With the new presidential administration and a Republican majority in Congress, I think we can all expect a reinvigorated attack on abortion access, so let’s reassess where we are. We could discuss any number of things, but I’d like to focus on two fundamental questions: When do we ascribe personhood and who makes the decisions on abortion?
The right wing has figured out that the pivotal legal question is when we assign personhood, insisting personhood begins at conception. The timing of the legal assignment of personhood is hotly contested, but crucial. Catholics say personhood begins at conception, some states say at twenty weeks, and the US Supreme Court says at twenty-six weeks. Some liberals say personhood is established at the beginning of the third trimester, other liberals say at birth, and the bioethicist Peter Singer (in his book Rethinking Life and Death) says we should set the date at thirty days after birth. Assigning personhood at conception simplifies matters, whereas the range of liberal thought on the matter makes our position seem arbitrary and ambiguous, which it is, and makes for a hard sell to people who want simple clarity in life.

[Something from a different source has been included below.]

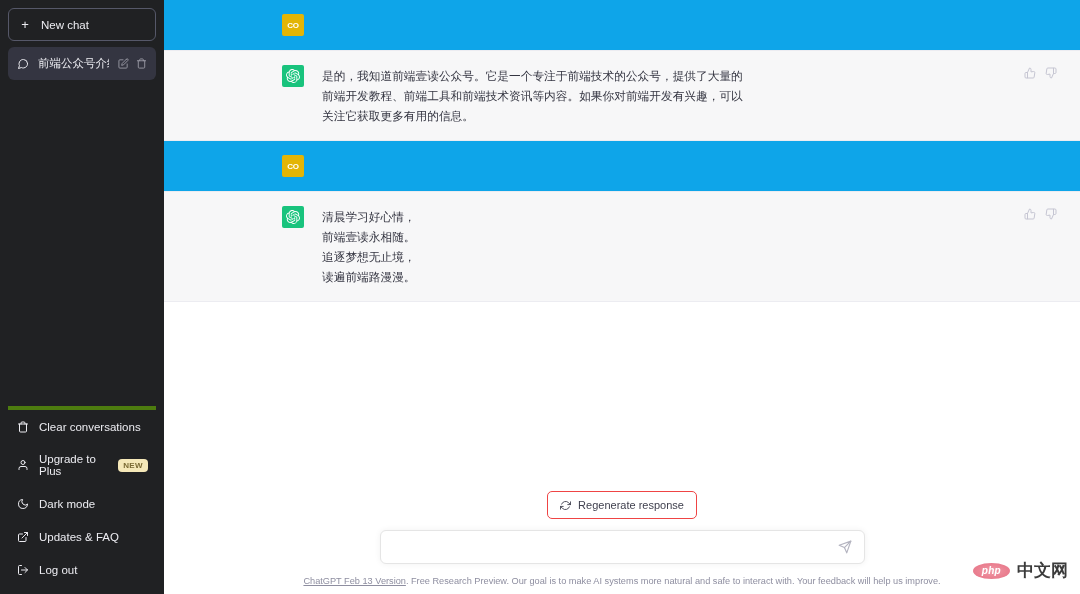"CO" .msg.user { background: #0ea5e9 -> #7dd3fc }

The religious right knows the legal battle is based on ascribing personhood, which is why they are expending a great deal of time, money, and other resources on this issue while liberals continue to focus on a woman’s right to choose.

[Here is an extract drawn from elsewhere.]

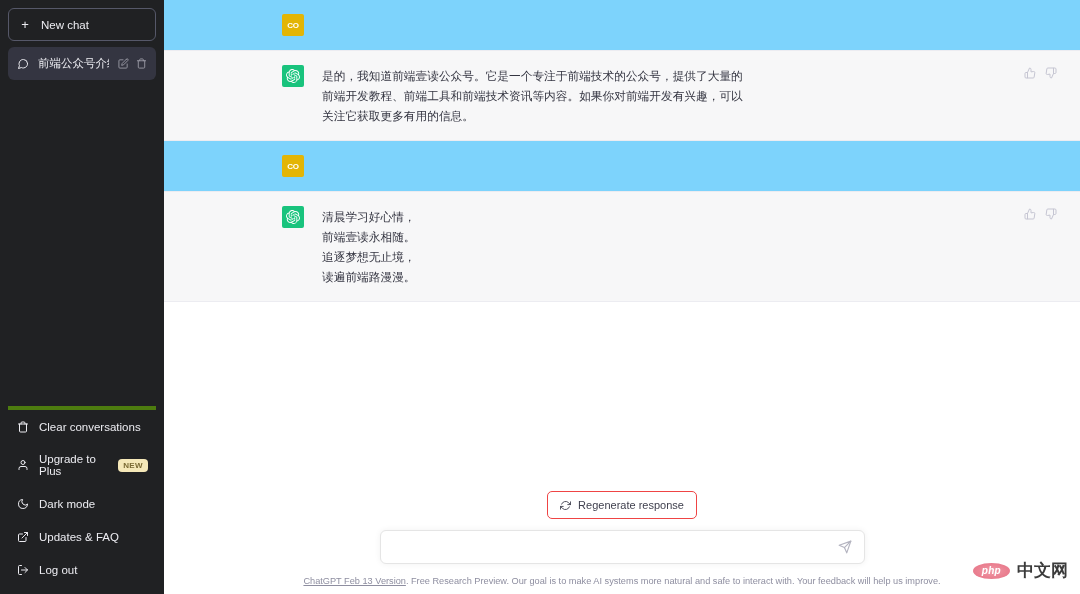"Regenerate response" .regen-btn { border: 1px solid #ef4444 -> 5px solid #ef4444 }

This brings us to the second major issue: determining who makes the decision to abort. Judith Jarvis Thomson’s 1971 paper, “A Defense of Abortion,” is often cited as a foundation for the philosophical position that it’s a woman’s right to choose what happens to her body, however I would argue there are deep flaws in this argument. In humanist thought, rights are not ordained by God or absolute. Rather, they are those privileges that a society has found so important that they’re protected for all. Too many times the word “rights” is used casually and it diminishes the term. Let’s ask this question: If a woman or a man has the absolute right to do anything they wish with their body, does that mean a woman has the “right” to put heroin in her body while pregnant? I think not.
Of course, I believe that in almost all cases we do a have a right to make decisions about our own bodies, but there are exceptions to all rules. Still, reproductive choice is a civil right we should stand firmly behind. I think the justification for who decides whether or not to pursue an abortion is pragmatic as well as rights-driven. When all is said and done, it is the woman’s right to choose because it allows the best outcome in a fundamentally difficult ethical dilemma. We can still be conflicted but we don’t necessarily have to be.
Anti-abortionists are more easily able to market their position with simple answers and by appealing to the “disgust instinct.” The anti-abortion movement has taken to showing horrific images of bloody fetuses and pieces of babies to illicit the “yuck” response, and it works. Pro-choice advocates counter with rational charts showing the effect of teenage and unwanted pregnancies on lifelong poverty, education, heath, abuse, and so on. The intellectual approach doesn’t have the same visceral power as an image that makes you feel sick.
Regarding personhood, we may need to acknowledge the inherent philosophical ambiguity of determining personhood and yet come together in dialogue to form a consistent position, as reproductive freedom advocates are losing the legislative, judicial, and public-relations battle right now.
With respect to the issue of who determines whether a woman pursues an abortion or not, this a debate we can continue to advance especially using real life stories. My grandmother died from a back-alley abortion. My wife’s great aunt died that way as well. I know many people who had unwanted pregnancies that necessitated unwanted marriages before Roe v. Wade. I know of many single mothers and their children caught in the cycle of poverty right now. The choice for abortion is personal and the real life stories should be better presented.
I hope all of us can find new, more effective ways to protect access for reproductive choice in an increasingly hostile environment. Opposition by the religious right is savvy, determined, and winning. The job of humanists is to try to find new ways to succeed in our cause or we will be seeing more unwanted children suffer and more people die like my grandmother. Let’s get savvy.